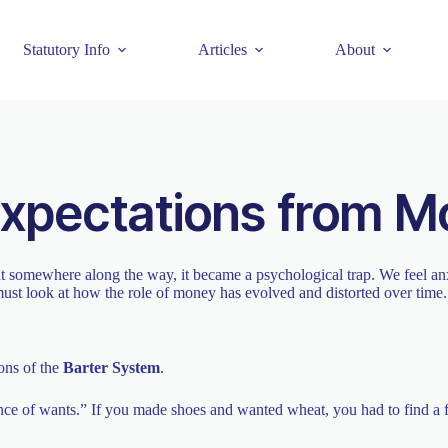
Statutory Info
Articles
About
Expectations from 
t somewhere along the way, it became a psychological trap. We feel anxi
ust look at how the role of money has evolved and distorted over time.
ons of the
Barter System
.
dence of wants.” If you made shoes and wanted wheat, you had to find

__Problem requirements__: Copy out the text of the records above line for line, keeping every character unchanged, and leave the pictures out.

__Answer box__:
Statutory Info
Articles
About
Expectations from 
t somewhere along the way, it became a psychological trap. We feel anxi
ust look at how the role of money has evolved and distorted over time.
ons of the
Barter System
.
dence of wants.” If you made shoes and wanted wheat, you had to find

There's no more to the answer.